We have seen that $sd(y^{\text{new}})^+= sd(y_0) \times \sqrt{F_{n-1,n_0-2}(0.8)}.$ is the Bayesian upper $80\%$-prediction bound of the future sample standard deviation $sd(y^{\text{new}})$ (derived from the noninformative reference prior). Actually it is a frequentist $80\%$-prediction bound too, as a consequence of the obvious distributional equality $\frac{sd^2(y^{\text{new}})} {sd^2(y_0)} \sim F_{n-1,n_0-1}.$ When the size $n$ of the future sample goes to $\infty$, $\frac{sd^2(y^{\text{new}})} {sd^2(y_0)} \sim F_{\infty,n_0-1} = \frac{n_0-1}{\chi^2_{n_0-1}},$ and the asymptotic $80\%$-prediction bound of $sd(y^{\text{new}})$ is nothing but the $80\%$-confidence bound of $\sigma$.

That shows that, if we run the following algorithm, then we are sure that the $80\%$-prediction approach is successful in at least $80\%$ of simulations, but the $80\%$-confidence approach is only asymptotically ($n\to\infty$) successful in at least $80\%$ of simulations,

Algorithm:

1. Simulate $n_0=5$ values from the Gaussian distribution ${\cal N}(\mu,\sigma^2)$ with fixed $\mu$ and $\sigma$

2. Derive the optimal sample size $n$ required to expect a half-width smaller than $2$

• using the $80\%$-confidence line approach
• or using the $80\%$-prediction line approach
3. Simulate $n$ values from the Gaussian distribution ${\cal N}(\mu,\sigma^2)$ and say the approach is successful if the half-width is smaller than $2$.

Note on the Bayesian approach

We have seen a Bayesian approach and a frequentist approach that lead both the same result.

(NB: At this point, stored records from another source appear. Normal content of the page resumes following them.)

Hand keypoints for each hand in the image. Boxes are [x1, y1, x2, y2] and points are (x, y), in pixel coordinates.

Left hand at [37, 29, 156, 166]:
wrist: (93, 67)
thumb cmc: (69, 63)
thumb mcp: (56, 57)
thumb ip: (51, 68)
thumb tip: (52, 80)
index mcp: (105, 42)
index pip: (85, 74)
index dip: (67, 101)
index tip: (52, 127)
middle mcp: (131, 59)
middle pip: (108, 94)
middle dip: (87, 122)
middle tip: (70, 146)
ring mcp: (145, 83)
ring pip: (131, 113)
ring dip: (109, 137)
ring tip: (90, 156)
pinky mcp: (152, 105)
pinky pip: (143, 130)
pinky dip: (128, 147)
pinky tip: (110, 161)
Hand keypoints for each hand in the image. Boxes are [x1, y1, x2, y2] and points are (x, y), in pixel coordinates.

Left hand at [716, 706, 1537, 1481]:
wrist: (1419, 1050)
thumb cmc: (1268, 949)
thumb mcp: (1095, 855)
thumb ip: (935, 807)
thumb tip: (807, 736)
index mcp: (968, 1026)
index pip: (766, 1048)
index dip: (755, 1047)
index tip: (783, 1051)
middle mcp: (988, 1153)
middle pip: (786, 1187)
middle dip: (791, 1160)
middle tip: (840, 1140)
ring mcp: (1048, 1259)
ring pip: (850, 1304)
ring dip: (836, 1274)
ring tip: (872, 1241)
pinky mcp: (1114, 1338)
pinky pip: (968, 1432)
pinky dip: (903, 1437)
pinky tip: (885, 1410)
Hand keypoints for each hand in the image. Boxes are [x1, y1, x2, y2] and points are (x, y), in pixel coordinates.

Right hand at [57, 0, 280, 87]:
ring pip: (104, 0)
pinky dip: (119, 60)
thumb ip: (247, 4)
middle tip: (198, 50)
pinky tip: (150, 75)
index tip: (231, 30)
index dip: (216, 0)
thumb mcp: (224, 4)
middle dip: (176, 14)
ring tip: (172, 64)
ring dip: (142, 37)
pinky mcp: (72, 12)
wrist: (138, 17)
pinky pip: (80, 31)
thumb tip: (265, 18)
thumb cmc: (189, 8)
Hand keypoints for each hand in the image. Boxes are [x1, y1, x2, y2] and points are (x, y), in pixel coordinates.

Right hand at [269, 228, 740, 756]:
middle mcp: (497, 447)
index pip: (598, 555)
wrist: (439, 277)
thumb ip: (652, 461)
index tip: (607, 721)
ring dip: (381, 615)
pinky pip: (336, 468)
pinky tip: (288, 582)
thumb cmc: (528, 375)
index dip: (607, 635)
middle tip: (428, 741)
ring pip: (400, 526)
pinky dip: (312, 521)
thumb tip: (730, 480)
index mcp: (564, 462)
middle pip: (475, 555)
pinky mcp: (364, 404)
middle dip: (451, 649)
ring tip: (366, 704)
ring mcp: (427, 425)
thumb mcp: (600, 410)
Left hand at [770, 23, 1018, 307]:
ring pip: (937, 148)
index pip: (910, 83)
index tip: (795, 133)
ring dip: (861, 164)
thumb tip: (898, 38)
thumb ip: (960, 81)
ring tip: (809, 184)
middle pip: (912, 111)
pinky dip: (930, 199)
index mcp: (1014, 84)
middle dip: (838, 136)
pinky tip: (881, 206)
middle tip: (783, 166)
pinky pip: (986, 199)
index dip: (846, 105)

But besides its better interpretability, the Bayesian approache has another advantage. The Bayesian way to get a prediction interval about the sample standard deviation is conceptually straightforward: we just have to derive the posterior predictive distribution by doing direct calculations. On the other hand, generally speaking, the frequentist approach requires that we find a "trick" to derive a prediction interval. Of course here this is a simple example and it was not difficult to think of the distributional equality $\frac{sd^2(y^{\text{new}})}{sd^2(y_0)} \sim F_{n-1,n_0-1}$. But I mean that, unlike the Bayesian approach, the frequentist approach is not driven by a general method not depending on the particular statistical model of interest.